Results of pupil’s tracking with nine LSTM prediction models and the linear motion model Kalman (1960) on our laboratory videos. Overall, the accuracy decreases when the interval increases, and four of the nine models, i.e., model_2_1, model_2_2, model_2_3 and model_3_2 are always better than the linear model regardless of the interval

Fig. 10
figure 10

Prediction results of “model_2_1” , “model_2_2” and “model_2_3”

Results analysis We randomly chose one of 7 videos in LPW testing dataset and used 2000 frames to evaluate the model’s tracking performance. With the model_2_2, Fig. 11 shows the tracking trajectory of pupil in the video. This figure shows that LSTM prediction model tracks pupil motion with high accuracy. Our hypothesis is that the framerate of video is one of important factors which affect the predication performance. To prove it, we further conduct two experiments, one with 7 videos of LPW testing dataset with the framerate 120Hz and the other with 9 laboratory videos of the framerate 30Hz.
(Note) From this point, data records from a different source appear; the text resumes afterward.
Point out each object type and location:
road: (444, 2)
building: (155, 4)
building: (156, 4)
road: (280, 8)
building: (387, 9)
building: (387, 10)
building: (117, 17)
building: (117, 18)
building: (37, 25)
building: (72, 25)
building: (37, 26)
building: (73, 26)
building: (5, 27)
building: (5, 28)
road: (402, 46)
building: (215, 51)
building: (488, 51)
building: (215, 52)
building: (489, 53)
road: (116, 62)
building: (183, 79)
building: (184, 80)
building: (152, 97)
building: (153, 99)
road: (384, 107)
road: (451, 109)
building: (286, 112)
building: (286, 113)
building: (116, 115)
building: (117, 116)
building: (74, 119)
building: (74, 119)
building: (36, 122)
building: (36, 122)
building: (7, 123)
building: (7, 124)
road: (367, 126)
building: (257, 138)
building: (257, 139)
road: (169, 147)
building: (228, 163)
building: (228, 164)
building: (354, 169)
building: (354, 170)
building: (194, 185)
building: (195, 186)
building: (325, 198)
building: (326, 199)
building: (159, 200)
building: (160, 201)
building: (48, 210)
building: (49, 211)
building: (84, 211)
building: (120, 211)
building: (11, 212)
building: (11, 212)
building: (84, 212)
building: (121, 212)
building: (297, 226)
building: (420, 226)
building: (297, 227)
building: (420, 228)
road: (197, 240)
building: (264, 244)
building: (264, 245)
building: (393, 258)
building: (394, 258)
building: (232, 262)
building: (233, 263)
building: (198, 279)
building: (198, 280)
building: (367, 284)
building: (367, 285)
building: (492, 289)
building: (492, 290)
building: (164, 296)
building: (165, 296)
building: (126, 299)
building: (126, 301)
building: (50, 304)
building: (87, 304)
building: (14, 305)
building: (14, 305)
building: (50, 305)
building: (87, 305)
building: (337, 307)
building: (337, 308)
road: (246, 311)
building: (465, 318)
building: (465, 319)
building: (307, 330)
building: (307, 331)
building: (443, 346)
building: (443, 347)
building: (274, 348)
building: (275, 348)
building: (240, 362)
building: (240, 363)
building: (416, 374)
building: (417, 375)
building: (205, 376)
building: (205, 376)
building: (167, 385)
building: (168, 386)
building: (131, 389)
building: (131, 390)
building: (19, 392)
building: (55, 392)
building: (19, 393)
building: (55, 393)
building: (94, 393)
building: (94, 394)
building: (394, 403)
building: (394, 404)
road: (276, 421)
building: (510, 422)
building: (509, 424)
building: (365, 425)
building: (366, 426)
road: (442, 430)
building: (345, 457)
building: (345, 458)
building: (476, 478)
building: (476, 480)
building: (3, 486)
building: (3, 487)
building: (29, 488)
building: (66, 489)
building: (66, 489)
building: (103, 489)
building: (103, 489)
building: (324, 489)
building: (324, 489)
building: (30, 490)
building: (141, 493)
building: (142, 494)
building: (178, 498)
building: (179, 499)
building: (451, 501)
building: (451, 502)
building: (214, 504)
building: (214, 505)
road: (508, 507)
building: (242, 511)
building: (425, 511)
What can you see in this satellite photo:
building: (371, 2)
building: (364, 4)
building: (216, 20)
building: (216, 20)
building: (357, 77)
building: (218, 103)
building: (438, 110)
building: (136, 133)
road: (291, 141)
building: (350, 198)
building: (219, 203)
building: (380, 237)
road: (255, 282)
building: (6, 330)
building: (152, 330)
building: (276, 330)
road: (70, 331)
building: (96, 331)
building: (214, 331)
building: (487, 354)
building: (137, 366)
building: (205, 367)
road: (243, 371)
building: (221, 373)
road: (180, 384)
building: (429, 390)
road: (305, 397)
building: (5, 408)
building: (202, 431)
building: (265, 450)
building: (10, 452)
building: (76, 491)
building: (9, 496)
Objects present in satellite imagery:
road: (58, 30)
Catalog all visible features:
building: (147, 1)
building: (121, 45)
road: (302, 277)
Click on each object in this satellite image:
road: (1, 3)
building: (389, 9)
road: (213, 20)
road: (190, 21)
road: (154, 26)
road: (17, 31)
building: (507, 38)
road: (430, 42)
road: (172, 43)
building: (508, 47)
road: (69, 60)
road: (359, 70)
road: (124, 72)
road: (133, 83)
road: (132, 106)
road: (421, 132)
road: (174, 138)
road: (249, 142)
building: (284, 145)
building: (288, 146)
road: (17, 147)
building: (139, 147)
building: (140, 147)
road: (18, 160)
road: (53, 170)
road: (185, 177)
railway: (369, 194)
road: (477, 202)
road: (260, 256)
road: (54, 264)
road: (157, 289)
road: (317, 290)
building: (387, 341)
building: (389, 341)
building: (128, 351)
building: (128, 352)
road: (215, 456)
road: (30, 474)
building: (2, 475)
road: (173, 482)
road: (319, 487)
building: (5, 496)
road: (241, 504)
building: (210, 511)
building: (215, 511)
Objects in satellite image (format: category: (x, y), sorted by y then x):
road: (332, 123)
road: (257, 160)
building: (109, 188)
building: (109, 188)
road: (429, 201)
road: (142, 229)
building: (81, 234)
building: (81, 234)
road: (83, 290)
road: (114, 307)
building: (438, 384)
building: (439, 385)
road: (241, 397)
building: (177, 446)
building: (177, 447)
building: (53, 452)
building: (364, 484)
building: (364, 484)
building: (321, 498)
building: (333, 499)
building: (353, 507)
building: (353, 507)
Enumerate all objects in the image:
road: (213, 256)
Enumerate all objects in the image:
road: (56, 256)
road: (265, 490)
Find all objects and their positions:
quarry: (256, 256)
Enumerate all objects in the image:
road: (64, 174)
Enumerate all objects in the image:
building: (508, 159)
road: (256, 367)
As shown in Figure 12, the higher frequency gives higher accuracy within an error threshold of 5 pixels, though the low frequency performs better under an error threshold of 2 pixels.

Fig. 11
figure 11

Pupil’s motion trajectory. The red line illustrates the trajectory of tracking by our LSTM prediction model. The blue line represents the ground truth (of the pupil’s position). Our tracking is very accurate (within the error threshold of 5 pixels), and the failure frames, like those in the green box, only account for 1.8% of total number of frames

Fig. 12
figure 12

Prediction results of “model_2_2” in videos with different framerate

4.3 Detection and tracking with LVCF

To evaluate the performance of LVCF, we compare it with DeepVOG and DeepEye using videos of LPW testing dataset. In this experiment, we focus on the accuracy of pupil’s center detection and tracking. It can be seen in Fig. 13 that, for the error thresholds of 4 or more pixels, LVCF outperforms DeepVOG and DeepEye, but DeepEye produces the best results for smaller thresholds. The reason could be that, when an error occurs in the detection phase, the error will propagate to the tracking phase until it enters the next detection phase. This is a common problem of behavior-based methods, which we will investigate further in the future.

Fig. 13
figure 13

Pupil’s center detection and tracking with LPW. LVCF achieves the best results—a 68% detection rate with less than 5 pixels of error, which outperforms DeepEye by 4% and DeepVOG by 9%. It can also be seen that LVCF achieves an 83% detection rate with less than 10 pixels of error

5 Conclusion

We have presented a novel pupil-tracking framework, LVCF, which consists of two parts: VCF for detection and LSTM model for prediction. We evaluate VCF on a total of 5300 eye images from two publicly available datasets in comparison with two state-of-the-art approaches. VCF has achieved competitive performance and detected 81% of frames with less than 5 pixels error. We have demonstrated the application of LSTM for learning the rule of pupil motion and analyzed 9 models of different output layer, middle layer and size of input layers to establish the best one for tracking pupil. Combining the detection and tracking, LVCF has obtained 68% of accuracy with less than 5 pixels error. The components of LVCF are available at https://github.com/UnderTheMangoTree/LVCF. In future work, we will investigate the common constraint of behavior-based methods to optimize the performance of LVCF and meanwhile research the learned feature at high layers of neural network to further improve the accuracy of detection.